• _TASK DESCRIPTION_: Please repeat exactly the lines below from the line with "html: none ->" to the line with "flex-direction: column ->", including both, and leave out every picture.

• _DATA FOR THIS TASK_:
::::

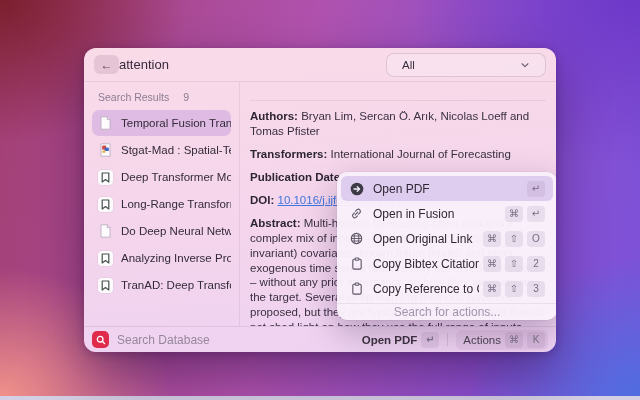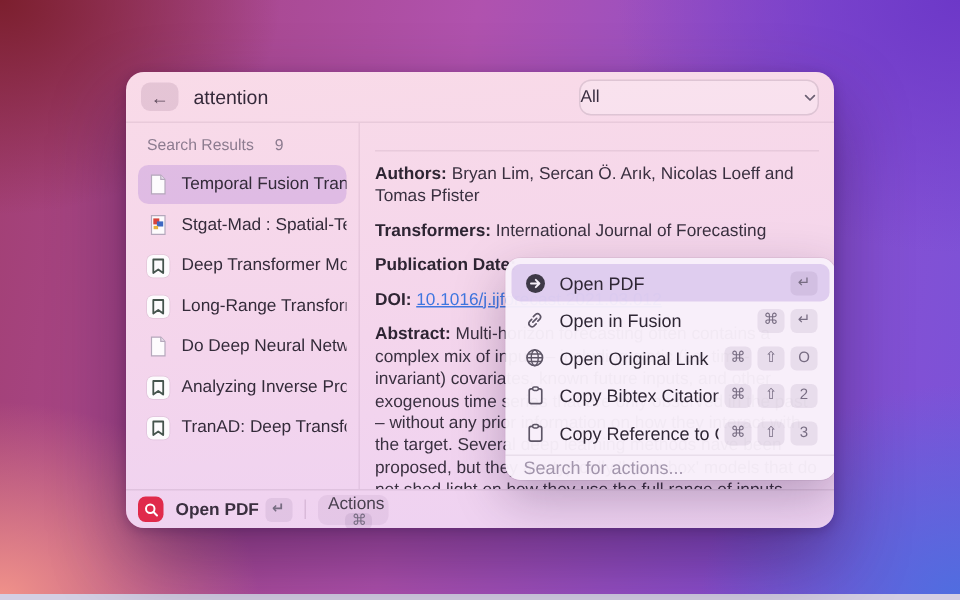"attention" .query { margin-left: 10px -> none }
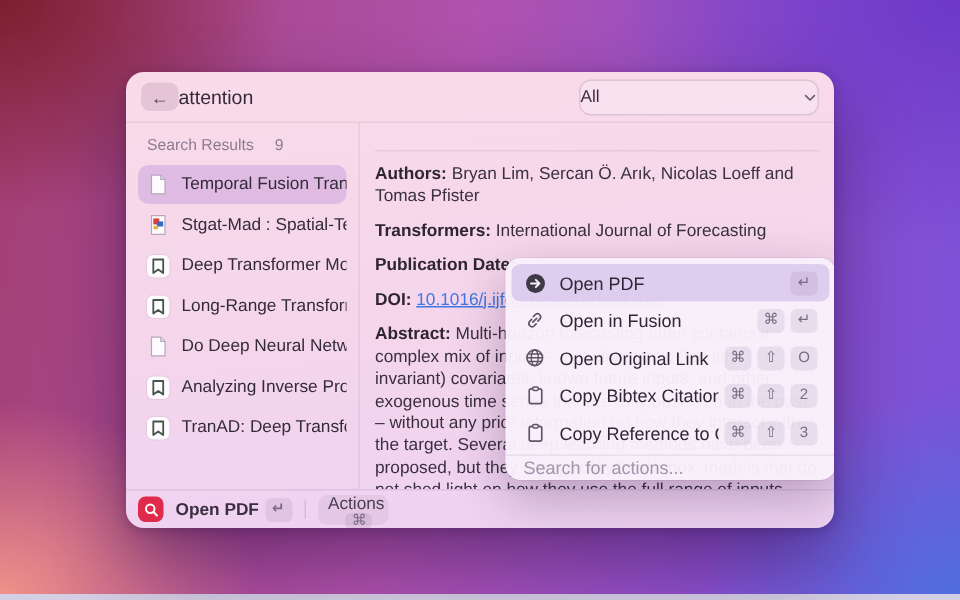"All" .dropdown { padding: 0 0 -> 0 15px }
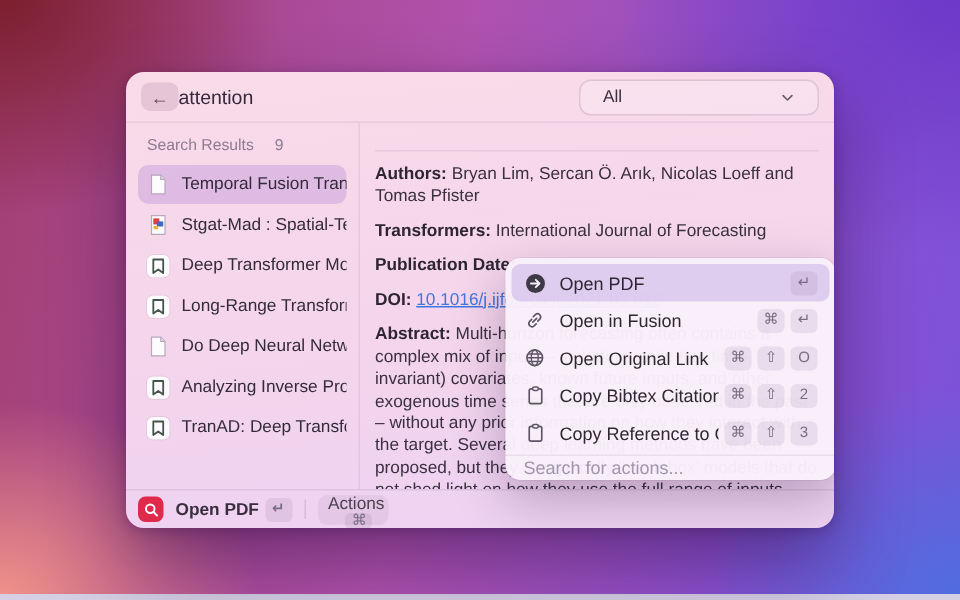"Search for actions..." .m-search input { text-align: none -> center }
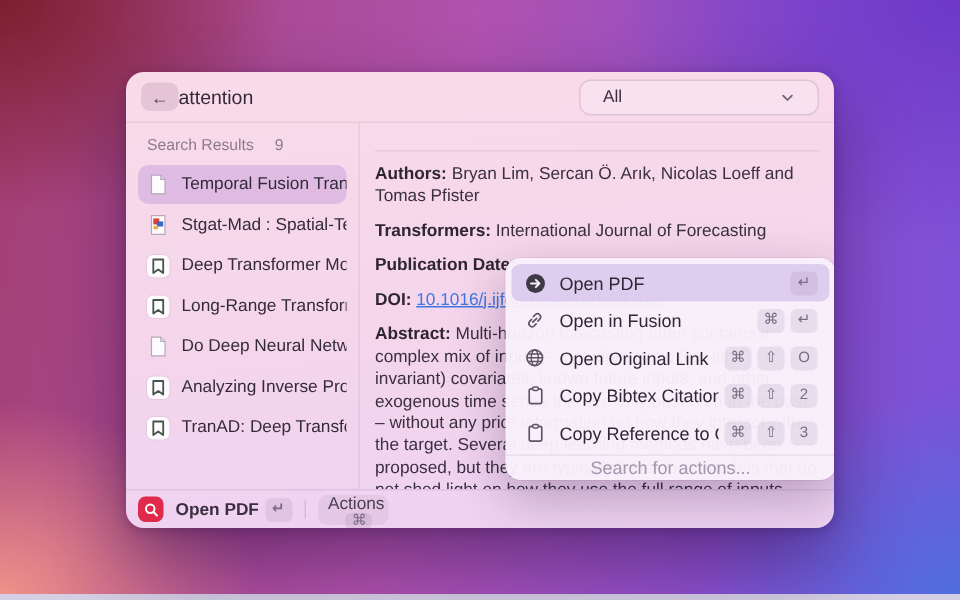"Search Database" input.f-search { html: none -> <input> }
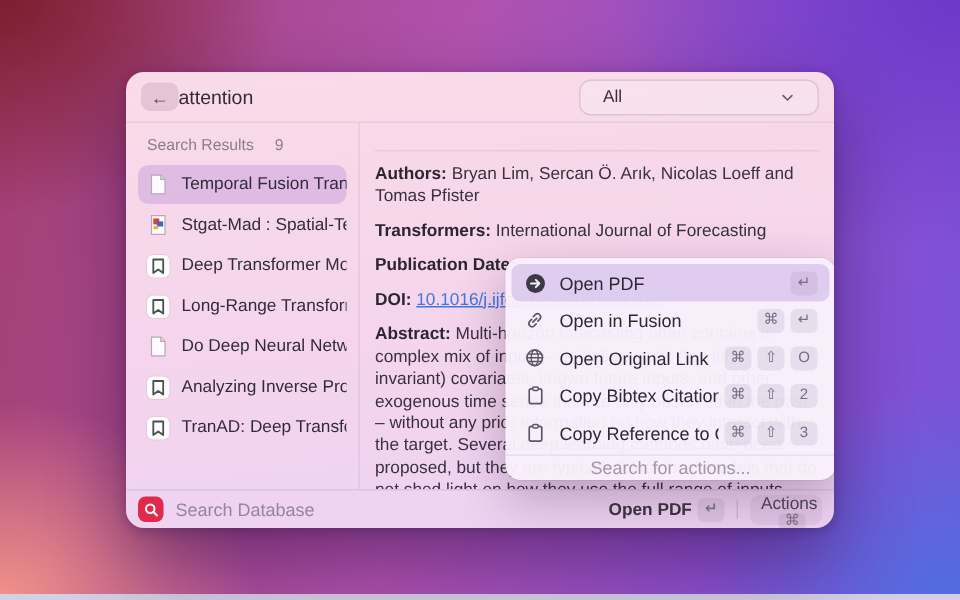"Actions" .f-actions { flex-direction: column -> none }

::::

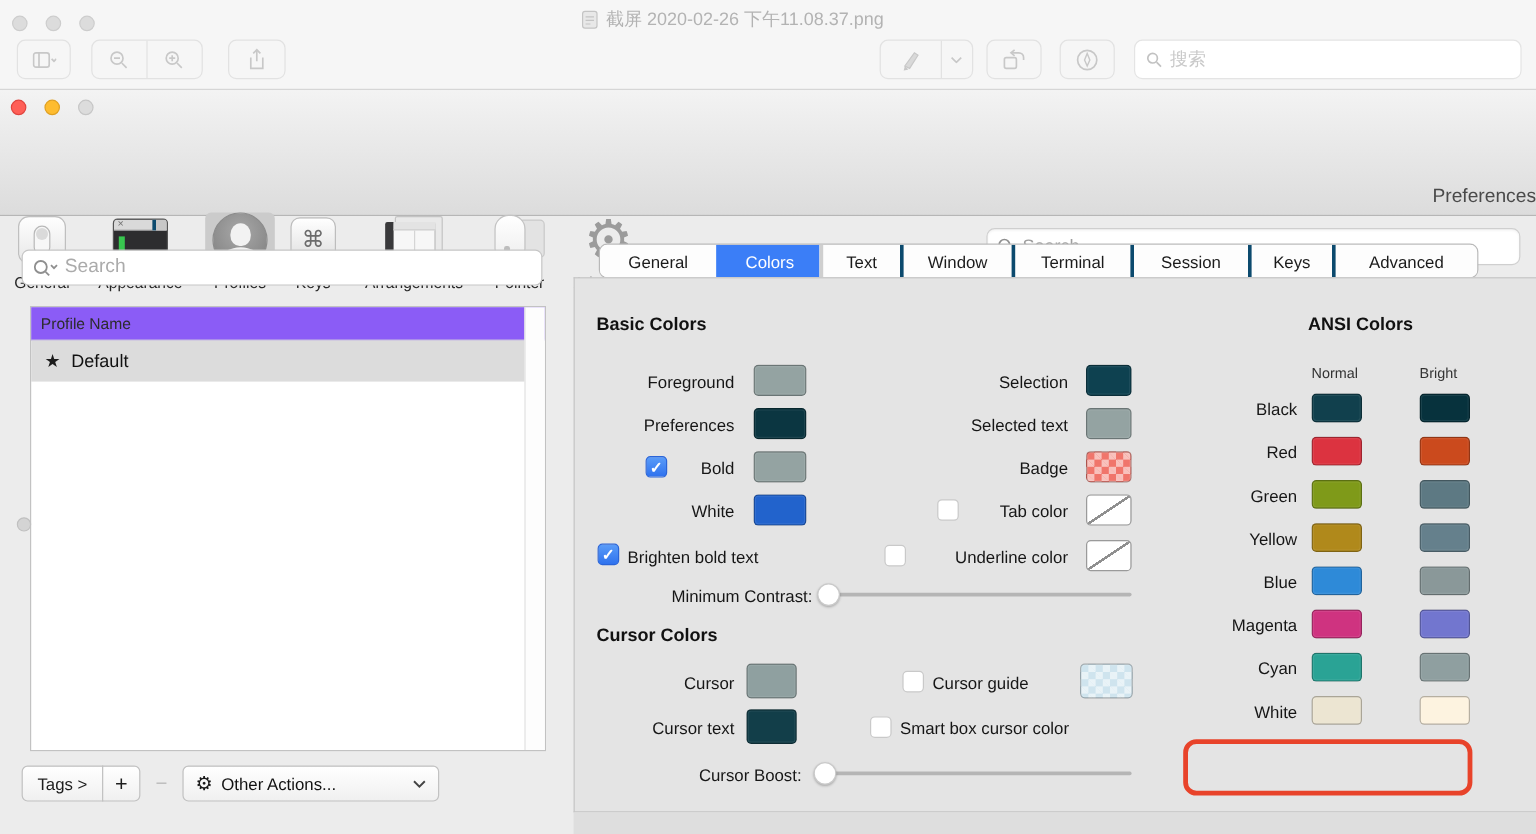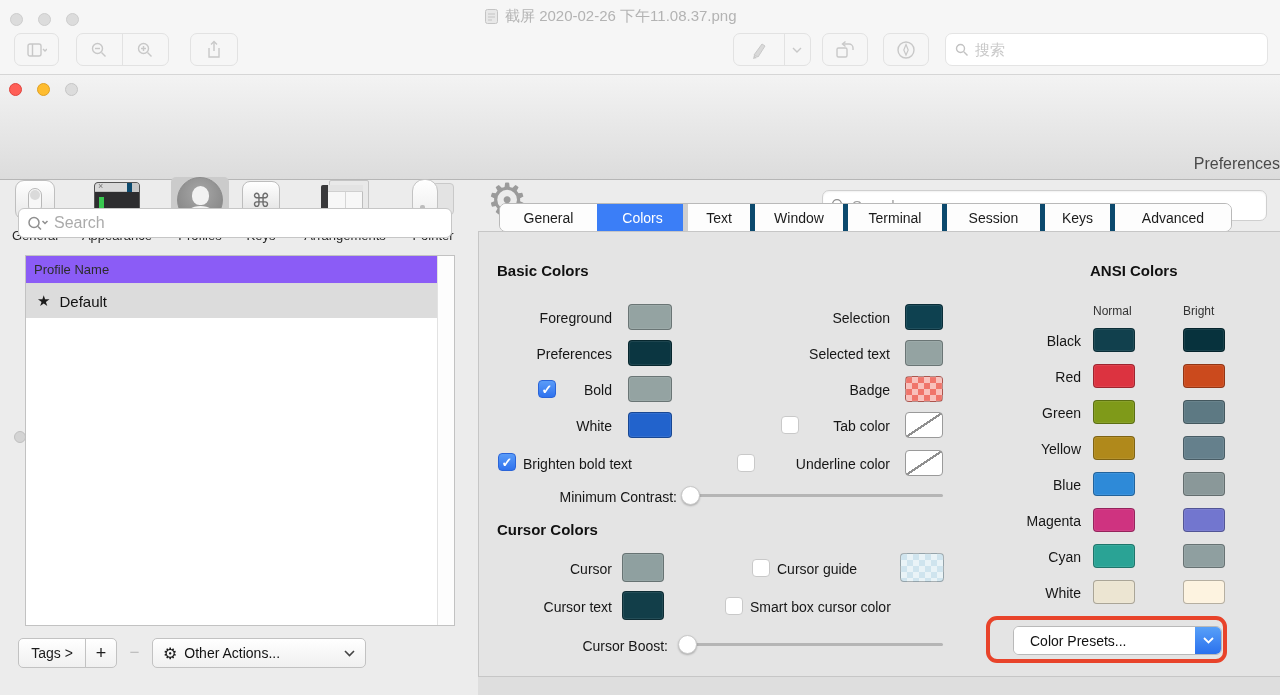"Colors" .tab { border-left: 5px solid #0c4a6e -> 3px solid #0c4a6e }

::::

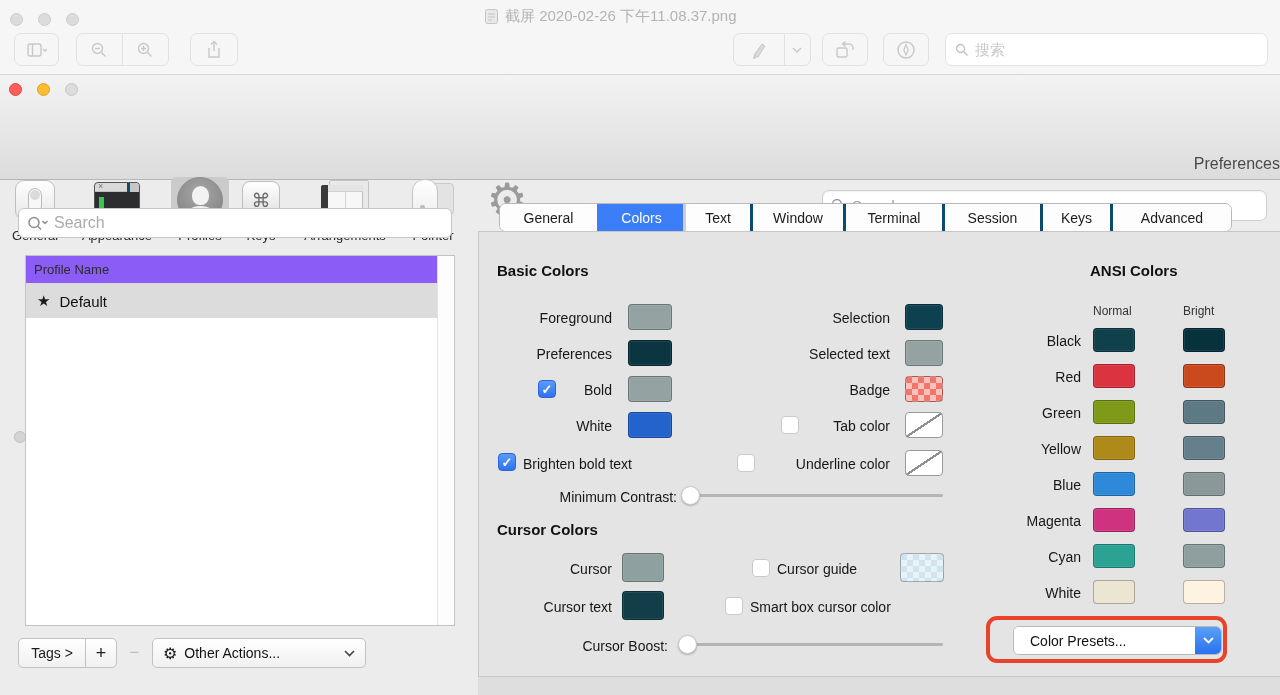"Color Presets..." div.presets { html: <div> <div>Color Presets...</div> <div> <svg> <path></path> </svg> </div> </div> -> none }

::::

• _EXERCISE SOLUTION_:
"Search Database" input.f-search { html: none -> <input> }
"Actions" .f-actions { flex-direction: column -> none }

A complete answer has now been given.